Rachmat mengatakan, telah dilaksanakan 5 (lima) plenary sections, 6 (enam) thematics, 3 (tiga) high level dialogues, 3 interactive mini-sessions serta 14 MOUs and partnerships pada pelaksanaan hari pertama ISF 2024. Dalam pelaksanaan ISF 2024 juga terjalin beberapa kolaborasi.
Menurutnya, transisi energi itu rumit dan membutuhkan waktu—tidak ada jalan pintas, oleh sebab itu Indonesia harus mengatasinya dari berbagai sudut pandang. Meskipun sains, teknologi, dan solusi yang Indonesia miliki saat ini mungkin tidak sempurna, semuanya sudah membuat perbedaan, dan akan terus berkembang.
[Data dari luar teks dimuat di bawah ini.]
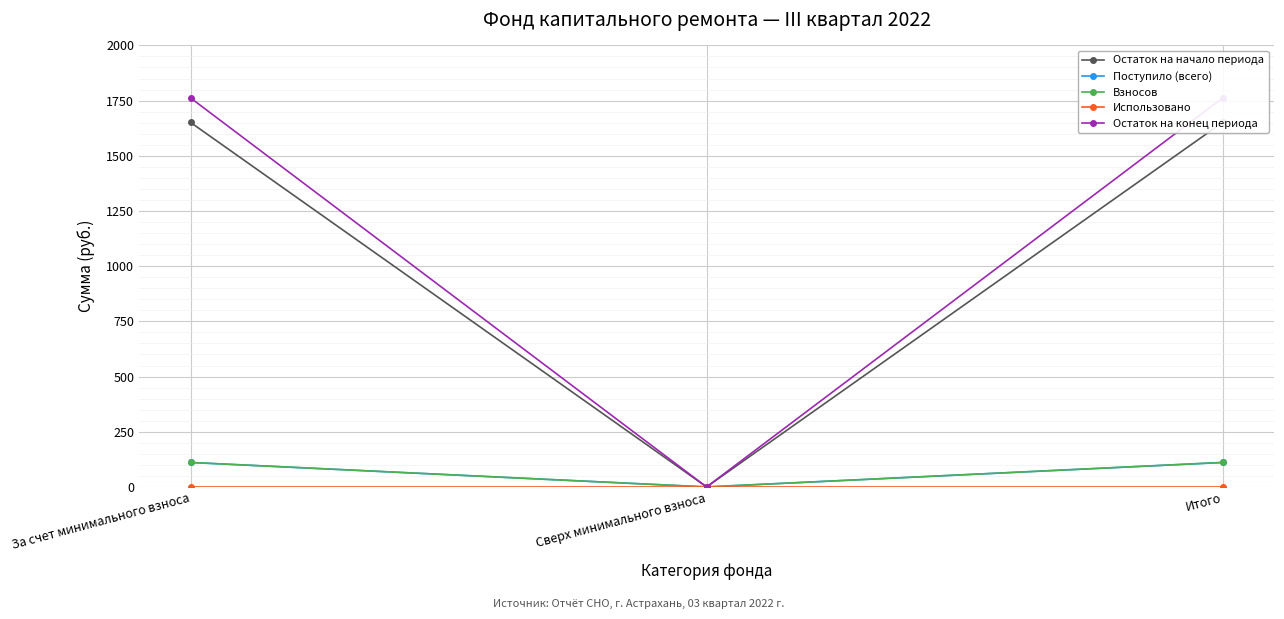

Which series changed the most between Сверх минимального взноса and Итого?

Остаток на конец периода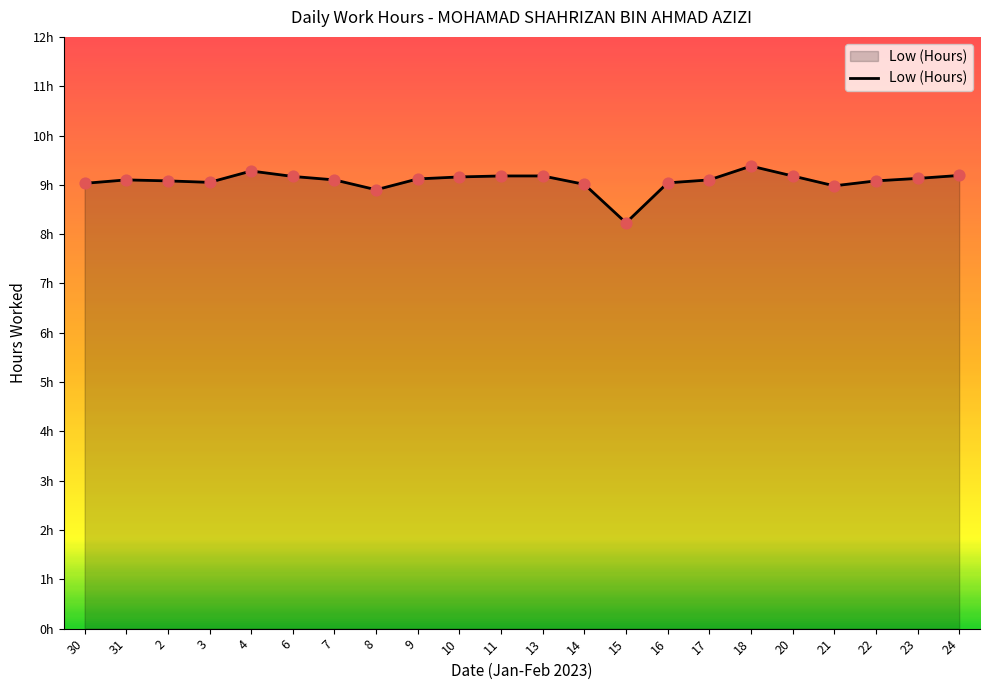

What is the change in value from 9 to 16?

-0.1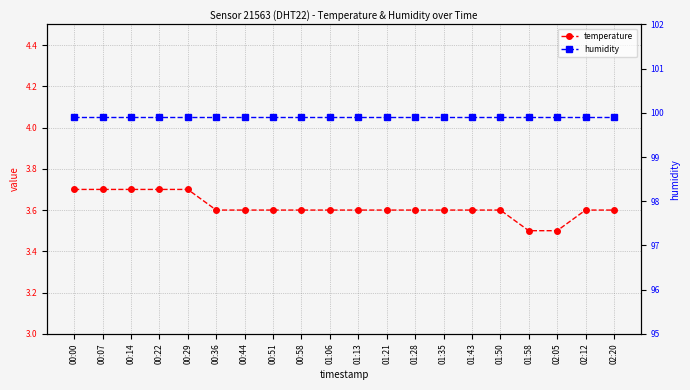

What is the total value across all series at 00:29?

103.6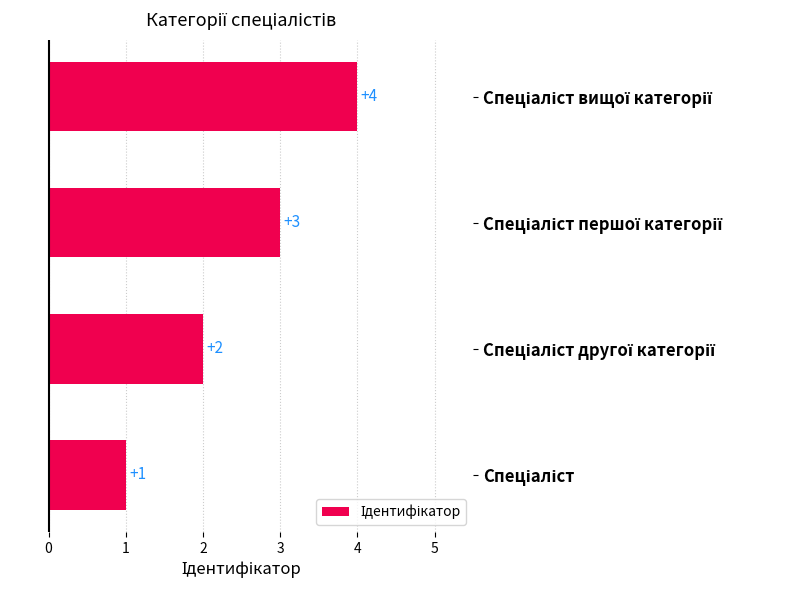

Are the bars grouped side by side (vs. stacked)?

No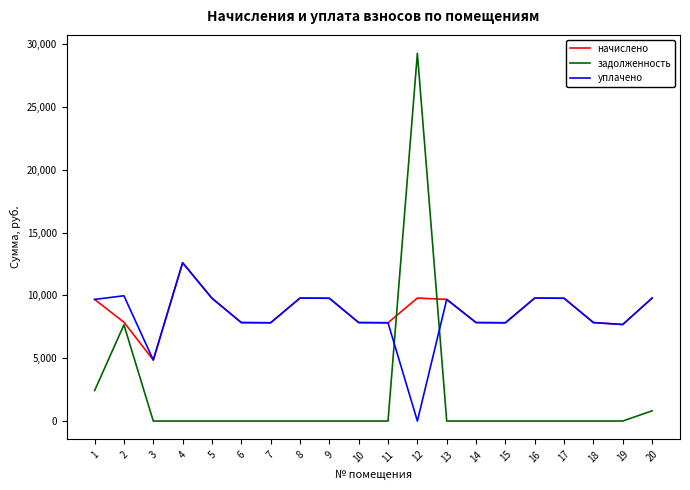

At which label does уплачено reach its minimum?

12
Untuk menjaga momentum tersebut, Indonesia perlu berinvestasi lebih banyak dalam teknologi, penelitian dan pengembangan, infrastruktur energi, proyek hijau, dan yang terpenting, pada sumber daya manusia.
Selain itu, ia menekankan bahwa transisi ini bukan sekadar peluang untuk mengurangi perubahan iklim, namun juga merupakan kesempatan untuk mengamankan energi yang terjangkau dan mendorong pertumbuhan ekonomi—tanpa mengorbankan salah satunya.
Pasalnya, Setiap orang dan segala hal harus beradaptasi dengan kebijakan, struktur pembiayaan, praktik industri, dan perilaku konsumen semuanya perlu berkembang. Tantangan ini melampaui politik, dimana pemerintah perlu bekerja dengan masyarakat untuk menyebarkan pemahaman dan mendorong tindakan kolektif.
"Berkali-kali saya merasakan semangat kolaborasi terbuka, dan saya tetap berharap, bahkan optimis, bahwa bersama-sama kita dapat membangun dunia yang berkelanjutan,” tutupnya.